■ **Selected extract**:
Because of limited resources and being reluctant to re-invent the wheel anyway, I went trawling through YouTube looking for a suitable video that someone else might have prepared earlier. I admit to being fairly critical of most of the videos I find – there’s usually something about most of them that are not quite right for my purposes. Either they are too complex for my ESL students,too American, too institution specific or just plain old too long. Too long is a real issue – not only are my students Gen Y 18-21 year olds with short attention spans and more mobile devices to distract them than the average modern tweeting librarian – but they are learning in their second (or third) language and a long video simply puts them off. Australian content is also an issue. I’m not an accent snob, I’m happy to use a US video if it is appropriate, but I would rather use one with Australian voices if possible, after all, our students have come here to learn both Accounting AND something about the Australian culture and way of life.
To cut an increasingly long story short, I found an appropriate video, used my newly found embedding-in-html-code skills to include it in my lesson and bob was theoretically my uncle. Huzzah! It then occurred to me that I had absolutely no idea how to correctly cite a video from YouTube in my references. Nothing in my 9 year long undergraduate slog had prepared me for citing a video – I’d never used one in any sort of assignment or paper. Google to the rescue! I threw ‘citing youtube videos’ into search and of all things, up popped a post from our very own 30-day-blogger moonflowerdragon on this very topic.
Gotta love this online community.
image: 8.00am class by Robert S. Donovan via flickr
Today I’ve been focussing on marketing. A few weeks ago I developed a library user survey for the students using Survey Monkey. Due to a whole lot of technical issues we only managed to send the link out to our students today so I’ve yet to see how useful that is going to be. I am bribing encouraging them to participate with a draw for an iTunes voucher so I have my fingers crossed for at least SOME responses! The survey isn’t aiming for any in depth statistical information – I’m looking to elicit some feedback on services they may like to see the library offer (because at present we don’t offer very many, believe me) before I go putting together a business case to spend yet more money!

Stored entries
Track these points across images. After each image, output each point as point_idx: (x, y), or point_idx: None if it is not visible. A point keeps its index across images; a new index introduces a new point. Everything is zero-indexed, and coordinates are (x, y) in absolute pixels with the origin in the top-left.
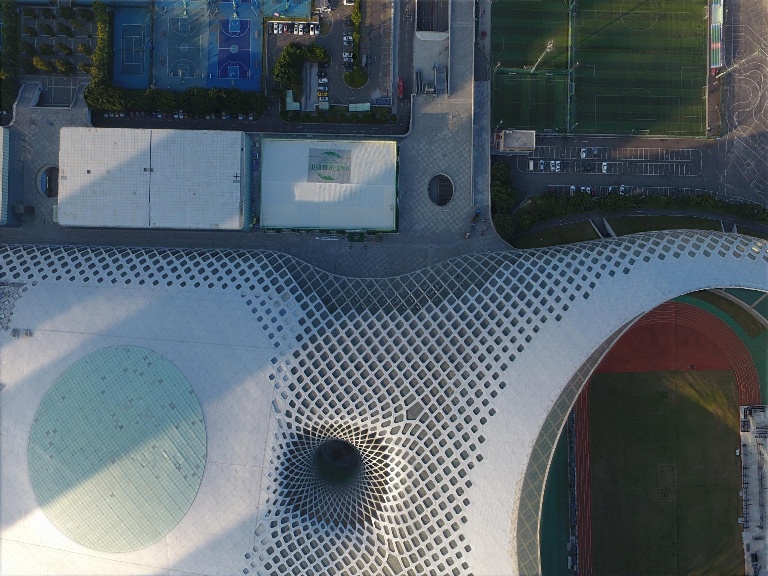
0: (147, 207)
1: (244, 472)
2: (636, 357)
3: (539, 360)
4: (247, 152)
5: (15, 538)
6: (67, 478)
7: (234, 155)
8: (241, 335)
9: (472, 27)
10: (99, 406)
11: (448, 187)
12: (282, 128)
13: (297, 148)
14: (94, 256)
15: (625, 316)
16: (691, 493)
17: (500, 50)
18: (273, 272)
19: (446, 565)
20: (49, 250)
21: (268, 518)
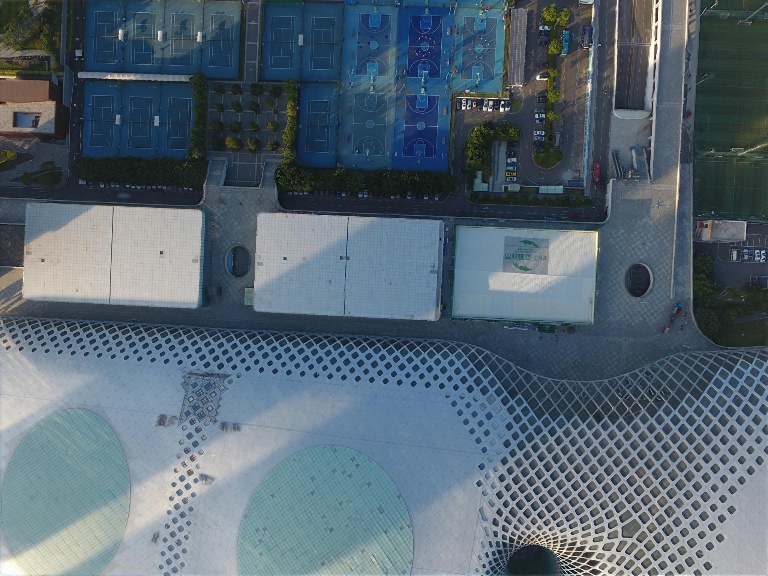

■ **Stated problem**:
Resume the librarian's blog post, continuing on from its last sentence about the student survey.

■ **Output for this task**:
I’ve also plastered the library and computer lab with posters of my latest idea, the Website of the Week or WOW. You can see an example here (sorry if it looks a bit truncated, I cut off the identifying MPOW stuff from the bottom). The idea for this came from a webinar I attended last week, from Library Journal and Polaris Library Systems called Gadgets and Tools and Apps, Oh My! I found out about so many cool and useful websites that I just had to share them as many are relevant and useful for the students here. This week’s WOW is forvo, an online pronunciation tool – perfect for our 100% international student body.
The WOW posters join other ‘What’s new?’ and ‘Did you know’ posters on the library door and walls – in an attempt to keep the library and its services front and centre in the minds of students (and staff!).
I’m still waiting for the library’s online presence to get up and running – I’ll have my own course in the Moodle LMS when it gets up and running, but I’m also still hoping for a web page….
I am heartened by the fact that other staff at MPOW seem to think that student patronage of the library has increased tenfold since it has been staffed full time (about 6 weeks now). I like to think that the fact that I am bombarding the students with messages, information, classes and emails is helping. If I bang on about the Facebook page long enough surely some of them will take notice?
Collection development has been my focus this past week – taking a break from lesson planning and writing of objectives. Collection development is tricky without a budget of course – but I am slowly building an argument for aforementioned budget and a workable, measurable collection development policy is an essential part of that argument. There is a collection development policy in place, but I want to take the library in a slightly different direction so a rewrite has been called for. It happens that collection development is something I have had some experience with so I am reasonably pleased with my efforts thus far.
I’m also joining the team of staff developing our online course management system, using Moodle as the platform – the idea (well, my idea anyway) being that the library and associated ideas of information management and resource discovery are included in the system as it is built from the ground up.
The library here is isolated from the computers – partly because of space restrictions but I think also because it just didn’t occur to anyone to put them together. So, students can either look at books OR search google – they can’t do both easily. Co-locating the library and the computer lab is a high priority for me, reinforced by some reading I did today on user behaviour in digital information seeking. Essentially, this JSIC/OCLC study points out what we already know anecdotally – users see libraries as being about books – and my library is reinforcing that stereotype by keeping the books separate to the information source they prefer to use.
Welcome to my ramblings as a first year graduate (at 43) librarian. I wanted to use this blog to record my achievements, efforts and successes (and yes, I guess my failures too!) so that I would have some way of being able to measure how far I had (hopefully) come in my first year of full time work in nearly 18 years. You are cordially invited along for the ride.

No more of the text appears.